Nous ne sommes pas là pour changer la mentalité des gens, c’est à eux de changer, il faut avoir la conscience de se dire « Tiens, ce soir je ne bois pas parce que je conduis ». Le jour où plus personne n’aura besoin de nos services, on aura gagné. Ce qui nous manque, comme toute association, ce sont les moyens. En 2003, il s’agissait de raccompagnements sur le week end, en 2004, on a rajouté les raccompagnements des étudiants en semaine et en 2005, c’est le monde de l’entreprise qui frappe à la porte. Nous mettons en place des stages de sensibilisation, des journées forum avec du matériel, tout cela a un coût. Si le budget n’augmente pas, nous ne pouvons pas faire ça à titre bénévole tout le temps non plus. Ce que l’on aimerait aussi, c’est que les patrons d’établissements s’impliquent dans la cause, qu’ils nous supportent pas juste pour se donner bonne conscience. C’est aussi à eux d’être des moteurs de l’action, en faisant attention à leur clientèle. Heureusement, certains donnent l’exemple, comme dans certaines discothèques où se sont les videurs qui prennent les clés de voiture des gens et ne les rendent pas si les clients ont trop bu, ils appellent les dragons. Tout le monde est satisfait, eux vendent l’alcool et les gens apprécient que le patron leur porte attention.
Quelles sont les modalités pour être de l’aventure, dès le réveillon de la Saint Sylvestre pourquoi pas ?
Il suffit de nous contacter, le numéro de téléphone est le même en journée et en soirée : 02.35.15.12.07. Il faut être volontaire, ce n’est pas évident de tenir toute la nuit, de 21 heures à 5 heures du matin.
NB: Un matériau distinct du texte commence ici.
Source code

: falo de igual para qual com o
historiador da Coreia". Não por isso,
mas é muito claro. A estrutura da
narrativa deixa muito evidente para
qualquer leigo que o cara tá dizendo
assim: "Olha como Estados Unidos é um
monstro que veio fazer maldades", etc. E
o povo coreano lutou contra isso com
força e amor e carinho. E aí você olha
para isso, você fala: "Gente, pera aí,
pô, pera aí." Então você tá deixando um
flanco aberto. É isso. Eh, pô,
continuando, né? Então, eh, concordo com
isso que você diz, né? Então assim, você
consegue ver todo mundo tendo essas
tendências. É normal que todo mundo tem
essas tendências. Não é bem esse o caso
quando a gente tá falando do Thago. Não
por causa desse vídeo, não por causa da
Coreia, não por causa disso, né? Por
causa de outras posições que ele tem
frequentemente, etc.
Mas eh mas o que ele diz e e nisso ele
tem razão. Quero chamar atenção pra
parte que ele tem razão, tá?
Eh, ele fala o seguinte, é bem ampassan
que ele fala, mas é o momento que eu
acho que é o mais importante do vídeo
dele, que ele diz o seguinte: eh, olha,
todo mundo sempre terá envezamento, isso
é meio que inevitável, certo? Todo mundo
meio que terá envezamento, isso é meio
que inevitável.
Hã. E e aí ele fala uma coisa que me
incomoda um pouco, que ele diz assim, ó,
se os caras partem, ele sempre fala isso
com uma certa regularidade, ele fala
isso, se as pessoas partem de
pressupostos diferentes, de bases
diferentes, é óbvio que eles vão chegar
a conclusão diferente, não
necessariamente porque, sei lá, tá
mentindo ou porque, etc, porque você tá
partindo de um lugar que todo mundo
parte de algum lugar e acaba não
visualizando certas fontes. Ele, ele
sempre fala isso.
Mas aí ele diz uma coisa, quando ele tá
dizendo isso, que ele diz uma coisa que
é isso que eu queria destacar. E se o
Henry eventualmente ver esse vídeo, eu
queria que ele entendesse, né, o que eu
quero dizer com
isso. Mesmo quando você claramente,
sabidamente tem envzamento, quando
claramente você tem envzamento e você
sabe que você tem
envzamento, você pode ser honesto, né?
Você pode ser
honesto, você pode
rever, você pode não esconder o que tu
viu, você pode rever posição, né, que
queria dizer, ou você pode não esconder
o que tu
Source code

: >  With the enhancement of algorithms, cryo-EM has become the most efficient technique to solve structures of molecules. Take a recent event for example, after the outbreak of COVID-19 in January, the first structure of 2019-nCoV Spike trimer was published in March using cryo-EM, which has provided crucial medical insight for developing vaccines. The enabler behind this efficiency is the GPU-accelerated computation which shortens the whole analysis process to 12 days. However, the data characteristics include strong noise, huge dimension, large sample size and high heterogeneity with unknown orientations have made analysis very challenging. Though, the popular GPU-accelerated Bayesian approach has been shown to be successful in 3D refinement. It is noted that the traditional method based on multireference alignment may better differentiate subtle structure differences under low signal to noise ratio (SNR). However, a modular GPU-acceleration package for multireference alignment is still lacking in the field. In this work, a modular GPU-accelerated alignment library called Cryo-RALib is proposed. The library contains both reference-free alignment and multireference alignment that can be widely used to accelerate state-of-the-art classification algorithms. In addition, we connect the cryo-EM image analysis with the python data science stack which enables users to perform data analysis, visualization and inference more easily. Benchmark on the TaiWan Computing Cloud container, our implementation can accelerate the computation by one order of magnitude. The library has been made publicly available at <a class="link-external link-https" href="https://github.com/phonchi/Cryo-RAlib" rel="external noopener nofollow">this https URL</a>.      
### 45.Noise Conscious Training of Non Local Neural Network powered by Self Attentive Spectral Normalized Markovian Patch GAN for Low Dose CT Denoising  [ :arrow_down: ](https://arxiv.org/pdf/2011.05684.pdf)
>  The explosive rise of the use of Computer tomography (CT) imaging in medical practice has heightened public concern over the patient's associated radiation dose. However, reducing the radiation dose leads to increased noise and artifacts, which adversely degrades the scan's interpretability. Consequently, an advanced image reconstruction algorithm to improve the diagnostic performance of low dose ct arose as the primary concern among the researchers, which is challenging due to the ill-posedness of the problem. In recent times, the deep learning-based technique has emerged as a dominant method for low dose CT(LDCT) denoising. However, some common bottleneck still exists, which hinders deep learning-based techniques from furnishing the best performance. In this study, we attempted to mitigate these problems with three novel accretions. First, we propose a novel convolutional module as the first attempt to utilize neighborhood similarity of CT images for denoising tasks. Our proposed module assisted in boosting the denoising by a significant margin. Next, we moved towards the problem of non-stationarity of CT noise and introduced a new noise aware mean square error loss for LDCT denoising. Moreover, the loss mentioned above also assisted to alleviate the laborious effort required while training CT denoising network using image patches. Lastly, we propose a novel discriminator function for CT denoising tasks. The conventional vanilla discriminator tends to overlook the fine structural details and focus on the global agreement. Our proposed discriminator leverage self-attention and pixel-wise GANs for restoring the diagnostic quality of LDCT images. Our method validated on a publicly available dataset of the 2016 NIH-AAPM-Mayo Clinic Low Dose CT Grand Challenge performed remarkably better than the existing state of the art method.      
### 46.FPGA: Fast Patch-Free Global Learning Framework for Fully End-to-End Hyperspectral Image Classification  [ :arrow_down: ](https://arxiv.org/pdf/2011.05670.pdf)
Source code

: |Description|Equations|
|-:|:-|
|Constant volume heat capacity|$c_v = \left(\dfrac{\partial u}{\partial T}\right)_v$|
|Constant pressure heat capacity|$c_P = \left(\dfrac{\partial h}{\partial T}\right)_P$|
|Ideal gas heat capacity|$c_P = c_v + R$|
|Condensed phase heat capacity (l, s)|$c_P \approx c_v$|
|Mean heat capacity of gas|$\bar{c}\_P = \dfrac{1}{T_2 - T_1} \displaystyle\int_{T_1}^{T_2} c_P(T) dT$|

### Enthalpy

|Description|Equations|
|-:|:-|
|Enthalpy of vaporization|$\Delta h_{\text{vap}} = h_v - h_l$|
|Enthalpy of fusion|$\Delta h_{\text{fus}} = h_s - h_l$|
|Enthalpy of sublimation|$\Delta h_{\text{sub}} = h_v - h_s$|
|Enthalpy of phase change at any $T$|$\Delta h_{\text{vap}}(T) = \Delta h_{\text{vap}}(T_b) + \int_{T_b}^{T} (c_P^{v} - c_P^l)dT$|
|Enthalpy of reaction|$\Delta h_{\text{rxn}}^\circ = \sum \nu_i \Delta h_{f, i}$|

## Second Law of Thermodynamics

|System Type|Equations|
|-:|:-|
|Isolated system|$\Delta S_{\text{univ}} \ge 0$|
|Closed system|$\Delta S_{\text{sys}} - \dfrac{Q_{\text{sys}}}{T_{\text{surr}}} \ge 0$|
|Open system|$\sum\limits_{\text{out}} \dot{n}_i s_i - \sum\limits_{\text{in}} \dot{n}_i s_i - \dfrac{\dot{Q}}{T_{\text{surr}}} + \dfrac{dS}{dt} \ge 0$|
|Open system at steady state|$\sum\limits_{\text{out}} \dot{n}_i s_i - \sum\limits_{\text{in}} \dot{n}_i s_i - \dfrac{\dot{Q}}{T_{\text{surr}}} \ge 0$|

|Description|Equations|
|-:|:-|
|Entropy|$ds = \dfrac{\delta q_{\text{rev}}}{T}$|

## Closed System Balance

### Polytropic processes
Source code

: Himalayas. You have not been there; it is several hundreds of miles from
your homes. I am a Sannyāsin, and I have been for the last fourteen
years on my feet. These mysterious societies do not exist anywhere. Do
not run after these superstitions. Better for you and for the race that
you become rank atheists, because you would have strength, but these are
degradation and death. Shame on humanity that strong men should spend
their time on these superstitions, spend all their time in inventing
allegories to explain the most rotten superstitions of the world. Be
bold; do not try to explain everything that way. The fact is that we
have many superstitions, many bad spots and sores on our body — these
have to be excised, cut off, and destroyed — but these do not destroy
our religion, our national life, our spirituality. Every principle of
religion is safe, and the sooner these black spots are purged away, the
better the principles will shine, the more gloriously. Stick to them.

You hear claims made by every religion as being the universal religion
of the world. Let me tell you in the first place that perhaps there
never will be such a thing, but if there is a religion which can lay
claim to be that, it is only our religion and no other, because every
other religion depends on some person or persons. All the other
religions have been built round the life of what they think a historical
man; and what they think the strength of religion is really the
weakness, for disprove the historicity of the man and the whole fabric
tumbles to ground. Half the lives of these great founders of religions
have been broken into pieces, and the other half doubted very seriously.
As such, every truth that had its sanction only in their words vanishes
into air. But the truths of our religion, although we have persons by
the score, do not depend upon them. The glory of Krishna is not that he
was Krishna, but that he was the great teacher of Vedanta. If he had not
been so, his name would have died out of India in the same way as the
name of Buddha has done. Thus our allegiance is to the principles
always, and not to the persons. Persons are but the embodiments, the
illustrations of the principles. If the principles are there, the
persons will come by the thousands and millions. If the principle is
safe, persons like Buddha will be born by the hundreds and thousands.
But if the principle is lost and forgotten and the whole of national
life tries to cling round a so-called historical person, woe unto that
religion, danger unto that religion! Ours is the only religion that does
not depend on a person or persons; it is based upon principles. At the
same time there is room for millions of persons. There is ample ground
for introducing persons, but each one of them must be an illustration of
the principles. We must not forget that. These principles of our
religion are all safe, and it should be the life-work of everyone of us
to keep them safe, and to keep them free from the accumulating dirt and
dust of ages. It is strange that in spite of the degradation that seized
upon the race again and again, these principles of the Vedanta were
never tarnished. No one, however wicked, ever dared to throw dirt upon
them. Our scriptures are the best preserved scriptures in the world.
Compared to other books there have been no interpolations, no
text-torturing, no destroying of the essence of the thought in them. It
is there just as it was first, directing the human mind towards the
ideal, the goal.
Nous demandons aussi un minimum de deux ans de permis, c’est la seule contrainte que nous ayons auprès de l’assurance. On assure les véhicules que nous raccompagnons ainsi que ceux des raccompagnateurs. Notre partenaire assureur se substitue à toute assurance et répond en cas de problème. Depuis Octobre 2003, nous avons parcouru plus de 100.000 kilomètres sans le moindre problème.
Pour finir, si tu as un message de sécurité ou de bon sens à faire passer, c’est le moment…
Je dirais qu’il ne faut jamais hésiter à nous appeler, surtout pour ce week end particulièrement festif. Il est vrai que nous ne sommes pas sur place dans la minute qui suit, mais il suffit de nous donner un coup de fil une demi-heure avant votre départ. Si nous sommes occupés, patientez un peu, attendez nous, mais ne prenez pas le volant.